PROBLEM TO WORK ON:
Where does the word "string" appear in the entries below? Copy each line that holds it.

RECORDS SHOWN:
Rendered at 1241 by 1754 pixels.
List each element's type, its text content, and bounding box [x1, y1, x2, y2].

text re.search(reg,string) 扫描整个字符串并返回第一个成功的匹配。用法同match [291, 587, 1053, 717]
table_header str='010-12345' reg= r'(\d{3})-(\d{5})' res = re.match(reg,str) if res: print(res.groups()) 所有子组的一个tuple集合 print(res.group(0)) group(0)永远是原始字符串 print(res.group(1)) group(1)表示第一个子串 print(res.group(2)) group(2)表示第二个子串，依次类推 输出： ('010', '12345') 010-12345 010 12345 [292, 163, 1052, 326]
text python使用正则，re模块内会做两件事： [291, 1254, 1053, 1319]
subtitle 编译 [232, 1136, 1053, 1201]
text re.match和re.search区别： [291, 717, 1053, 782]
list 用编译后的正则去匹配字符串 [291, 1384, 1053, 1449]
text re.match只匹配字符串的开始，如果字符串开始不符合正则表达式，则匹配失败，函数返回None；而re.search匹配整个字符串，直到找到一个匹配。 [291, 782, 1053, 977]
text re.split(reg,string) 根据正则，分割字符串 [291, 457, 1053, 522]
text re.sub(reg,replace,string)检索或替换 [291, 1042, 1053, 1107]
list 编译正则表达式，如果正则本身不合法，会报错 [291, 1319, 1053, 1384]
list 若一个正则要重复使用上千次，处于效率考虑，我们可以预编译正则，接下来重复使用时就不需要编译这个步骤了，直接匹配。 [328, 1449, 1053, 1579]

ANSWER TO THIS TASK:
text re.search(reg,string) 扫描整个字符串并返回第一个成功的匹配。用法同match [291, 587, 1053, 717]
text re.split(reg,string) 根据正则，分割字符串 [291, 457, 1053, 522]
text re.sub(reg,replace,string)检索或替换 [291, 1042, 1053, 1107]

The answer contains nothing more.